=== Extrait présenté ===

□ □ □ □ □

4. Dans le cas où un associé cède les parts qu’il
détient dans une société ou un groupement relevant ou ayant relevé de l’un des
régimes prévus aux articles 8, 8 ter, 239 quater B ou 239 quater C du code
général des impôts, le résultat de cette opération doit être calculé, pour
assurer la neutralité de l’application de la loi fiscale compte tenu du régime
spécifique de ces sociétés, en retenant, comme prix d’acquisition de ces parts,
leur valeur d’acquisition majorée, d’une part, de la quote-part des bénéfices
de cette société ou de ce groupement revenant à l’associé qui a été ajoutée aux
revenus imposés de celui-ci, antérieurement à la cession et pendant la période
d’application de ce régime et, d’autre part, des pertes afférentes à des
entreprises exploitées par la société ou le groupement en France et ayant donné
lieu de la part de l’associé à un versement en vue de les combler. Le prix d’acquisition
des parts doit également être majoré de la quote-part des bénéfices de la
société ou du groupement revenant à l’associé, qui n’ont pas fait l’objet d’une
imposition effective en application d’une disposition par laquelle le
législateur a entendu accorder un avantage fiscal définitif. Ce prix d’acquisition
doit être par ailleurs minoré, d’une part, des déficits que l’associé a déduits
pendant cette même période, à l’exclusion de ceux qui trouvent leur origine
dans une disposition par laquelle le législateur a entendu octroyer un avantage
fiscal définitif, et, d’autre part, des bénéfices afférents à des entreprises
exploitées en France par la société ou le groupement et ayant donné lieu à répartition
au profit de l’associé.

□ □ □ □ □

=== Données disponibles ===
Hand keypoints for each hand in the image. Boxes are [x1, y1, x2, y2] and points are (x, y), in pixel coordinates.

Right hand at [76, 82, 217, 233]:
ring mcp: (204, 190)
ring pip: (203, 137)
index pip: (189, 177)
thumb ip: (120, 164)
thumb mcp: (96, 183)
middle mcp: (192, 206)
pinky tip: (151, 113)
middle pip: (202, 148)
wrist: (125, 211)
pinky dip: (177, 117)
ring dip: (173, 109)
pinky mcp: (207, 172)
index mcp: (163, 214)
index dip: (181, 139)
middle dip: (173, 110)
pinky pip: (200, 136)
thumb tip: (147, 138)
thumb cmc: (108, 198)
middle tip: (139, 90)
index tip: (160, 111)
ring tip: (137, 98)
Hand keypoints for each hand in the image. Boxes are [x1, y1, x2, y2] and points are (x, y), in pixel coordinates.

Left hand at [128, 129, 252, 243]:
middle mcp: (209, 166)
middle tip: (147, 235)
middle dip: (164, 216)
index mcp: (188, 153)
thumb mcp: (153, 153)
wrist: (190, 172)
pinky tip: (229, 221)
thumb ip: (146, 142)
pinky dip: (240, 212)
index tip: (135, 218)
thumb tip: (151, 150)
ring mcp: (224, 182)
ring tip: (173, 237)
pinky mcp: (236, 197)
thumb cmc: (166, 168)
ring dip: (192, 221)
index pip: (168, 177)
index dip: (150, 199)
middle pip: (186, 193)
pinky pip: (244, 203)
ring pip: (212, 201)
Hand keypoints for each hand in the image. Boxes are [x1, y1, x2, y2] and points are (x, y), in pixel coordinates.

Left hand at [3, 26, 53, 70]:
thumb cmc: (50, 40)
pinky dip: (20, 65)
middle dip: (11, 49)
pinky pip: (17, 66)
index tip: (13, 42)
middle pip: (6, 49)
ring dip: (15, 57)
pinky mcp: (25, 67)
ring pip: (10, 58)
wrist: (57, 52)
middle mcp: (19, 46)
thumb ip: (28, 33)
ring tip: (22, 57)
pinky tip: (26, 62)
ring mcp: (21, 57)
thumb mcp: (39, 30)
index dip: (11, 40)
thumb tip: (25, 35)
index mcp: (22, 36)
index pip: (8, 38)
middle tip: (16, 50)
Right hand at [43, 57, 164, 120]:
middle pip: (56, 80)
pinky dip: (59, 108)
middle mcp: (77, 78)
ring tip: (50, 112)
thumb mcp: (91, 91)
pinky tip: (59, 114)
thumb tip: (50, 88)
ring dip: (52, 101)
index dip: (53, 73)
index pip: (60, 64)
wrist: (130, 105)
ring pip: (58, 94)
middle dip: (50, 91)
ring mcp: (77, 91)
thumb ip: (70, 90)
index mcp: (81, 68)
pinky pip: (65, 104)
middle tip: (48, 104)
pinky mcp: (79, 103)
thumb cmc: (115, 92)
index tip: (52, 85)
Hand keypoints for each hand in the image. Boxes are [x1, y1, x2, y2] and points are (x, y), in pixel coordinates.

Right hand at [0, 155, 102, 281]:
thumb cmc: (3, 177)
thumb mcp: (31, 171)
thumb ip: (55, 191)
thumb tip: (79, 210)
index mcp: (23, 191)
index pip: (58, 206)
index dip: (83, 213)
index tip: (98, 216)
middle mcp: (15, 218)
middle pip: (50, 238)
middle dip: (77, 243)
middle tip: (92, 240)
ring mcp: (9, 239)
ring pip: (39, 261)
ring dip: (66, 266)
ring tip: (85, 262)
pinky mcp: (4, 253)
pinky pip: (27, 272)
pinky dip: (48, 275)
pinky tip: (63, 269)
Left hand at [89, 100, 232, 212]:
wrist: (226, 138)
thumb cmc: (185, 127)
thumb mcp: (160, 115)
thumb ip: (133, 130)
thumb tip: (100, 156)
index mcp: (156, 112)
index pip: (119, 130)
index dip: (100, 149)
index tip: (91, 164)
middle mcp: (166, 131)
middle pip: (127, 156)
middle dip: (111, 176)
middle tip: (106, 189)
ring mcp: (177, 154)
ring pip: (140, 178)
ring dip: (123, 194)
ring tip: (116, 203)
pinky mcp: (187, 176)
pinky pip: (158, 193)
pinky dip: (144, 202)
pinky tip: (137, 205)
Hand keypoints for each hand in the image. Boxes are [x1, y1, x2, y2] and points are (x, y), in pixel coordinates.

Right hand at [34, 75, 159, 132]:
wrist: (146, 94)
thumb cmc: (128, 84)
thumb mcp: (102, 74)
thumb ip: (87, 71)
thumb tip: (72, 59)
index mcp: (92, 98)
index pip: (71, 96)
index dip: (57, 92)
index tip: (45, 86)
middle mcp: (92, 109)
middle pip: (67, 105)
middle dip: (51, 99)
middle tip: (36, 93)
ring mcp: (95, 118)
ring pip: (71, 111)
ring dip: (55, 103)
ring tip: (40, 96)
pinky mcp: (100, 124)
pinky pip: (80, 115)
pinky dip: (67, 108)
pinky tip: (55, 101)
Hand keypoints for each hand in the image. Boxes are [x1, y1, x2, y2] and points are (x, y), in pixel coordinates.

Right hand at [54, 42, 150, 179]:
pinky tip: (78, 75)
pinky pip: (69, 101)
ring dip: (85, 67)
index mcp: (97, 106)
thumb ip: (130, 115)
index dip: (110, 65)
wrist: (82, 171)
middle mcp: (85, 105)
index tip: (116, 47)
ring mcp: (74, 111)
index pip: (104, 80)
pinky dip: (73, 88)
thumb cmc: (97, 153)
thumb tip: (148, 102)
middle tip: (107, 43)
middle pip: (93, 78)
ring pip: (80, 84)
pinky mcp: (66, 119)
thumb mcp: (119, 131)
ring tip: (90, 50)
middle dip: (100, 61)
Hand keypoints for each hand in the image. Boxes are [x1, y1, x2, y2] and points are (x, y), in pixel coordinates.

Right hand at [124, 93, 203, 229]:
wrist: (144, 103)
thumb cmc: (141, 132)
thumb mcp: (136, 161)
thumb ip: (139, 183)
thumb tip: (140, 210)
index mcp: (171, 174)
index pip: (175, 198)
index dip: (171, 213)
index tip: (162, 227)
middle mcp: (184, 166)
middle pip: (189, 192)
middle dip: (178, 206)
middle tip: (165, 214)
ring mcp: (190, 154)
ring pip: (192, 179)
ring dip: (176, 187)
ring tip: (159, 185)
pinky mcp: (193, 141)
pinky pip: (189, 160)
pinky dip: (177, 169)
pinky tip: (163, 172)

□ □ □ □ □

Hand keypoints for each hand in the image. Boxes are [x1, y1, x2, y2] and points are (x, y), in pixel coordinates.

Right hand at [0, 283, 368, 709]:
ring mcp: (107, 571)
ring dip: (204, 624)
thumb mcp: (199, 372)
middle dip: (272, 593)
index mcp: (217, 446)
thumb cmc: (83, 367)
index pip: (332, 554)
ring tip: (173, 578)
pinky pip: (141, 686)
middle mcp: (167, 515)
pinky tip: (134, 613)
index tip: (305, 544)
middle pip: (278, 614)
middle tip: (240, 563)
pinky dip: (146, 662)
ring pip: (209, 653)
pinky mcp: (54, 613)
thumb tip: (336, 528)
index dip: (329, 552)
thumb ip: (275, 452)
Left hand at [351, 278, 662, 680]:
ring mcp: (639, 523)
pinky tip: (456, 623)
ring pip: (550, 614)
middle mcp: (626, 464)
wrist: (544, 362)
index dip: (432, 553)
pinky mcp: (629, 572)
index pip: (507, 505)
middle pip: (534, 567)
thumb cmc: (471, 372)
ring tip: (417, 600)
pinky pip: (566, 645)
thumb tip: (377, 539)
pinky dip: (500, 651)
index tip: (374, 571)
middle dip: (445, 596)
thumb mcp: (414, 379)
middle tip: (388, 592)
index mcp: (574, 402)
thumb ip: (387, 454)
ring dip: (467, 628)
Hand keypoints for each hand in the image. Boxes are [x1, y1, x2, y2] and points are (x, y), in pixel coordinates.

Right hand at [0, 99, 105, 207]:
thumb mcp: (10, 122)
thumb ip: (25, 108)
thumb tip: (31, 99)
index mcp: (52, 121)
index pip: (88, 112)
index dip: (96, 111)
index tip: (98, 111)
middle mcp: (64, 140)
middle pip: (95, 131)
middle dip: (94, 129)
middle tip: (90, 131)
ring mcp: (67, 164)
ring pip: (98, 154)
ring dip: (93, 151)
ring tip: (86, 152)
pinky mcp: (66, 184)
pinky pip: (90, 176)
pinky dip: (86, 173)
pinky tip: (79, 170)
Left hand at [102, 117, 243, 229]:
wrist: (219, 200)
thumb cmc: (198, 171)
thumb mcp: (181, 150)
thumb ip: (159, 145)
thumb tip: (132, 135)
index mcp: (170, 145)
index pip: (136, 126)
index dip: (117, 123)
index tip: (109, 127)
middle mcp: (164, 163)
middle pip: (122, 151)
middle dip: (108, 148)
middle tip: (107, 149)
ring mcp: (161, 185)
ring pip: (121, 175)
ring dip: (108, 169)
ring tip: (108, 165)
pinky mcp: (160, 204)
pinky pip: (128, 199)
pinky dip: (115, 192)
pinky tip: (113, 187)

□ □ □ □ □

=== Consigne ===
Reprenez le texte sur le prix d'acquisition des parts cédées par un associé et poursuivez-le après sa dernière phrase.

=== Réponse attendue ===
5. Pour le calcul de la plus-value réalisée par M. A…
lors de l’annulation de ses parts sociales, consécutive à la
liquidation-partage de la SCI Joluger, la cour a jugé que le prix d’acquisition
des parts sociales qu’il détenait ne pouvait être majoré ni de la quote-part
lui revenant de la plus-value immobilière réalisée par la société à l’occasion
de la cession de la moitié des biens immobiliers qu’elle détenait, intervenue
le 30 décembre 2003, ni de celle réalisée par la même société à l’occasion de
sa dissolution, au motif que ces plus-values n’ayant pas, compte tenu de la
durée de détention des biens par la société, donné lieu à une imposition
effective entre les mains du contribuable, il n’y avait pas lieu de procéder à
la correction demandée.
6. Toutefois, la non-imposition des plus-values
réalisées par la société à raison de l’application de l'abattement pour durée
de détention prévu par l’article 150 M du code général des impôts constituait
un avantage fiscal définitif accordé par le législateur qui ne pouvait être
repris à l’occasion de la répartition, entre les associés, de l’actif social de
la société dissoute. Il y avait donc lieu, pour déterminer le montant imposable
des gains nets retirés à la suite de la dissolution de la société, de majorer
la valeur d’acquisition des parts sociales de la quote-part revenant à l’associé
des plus-values non imposables réalisées par la société.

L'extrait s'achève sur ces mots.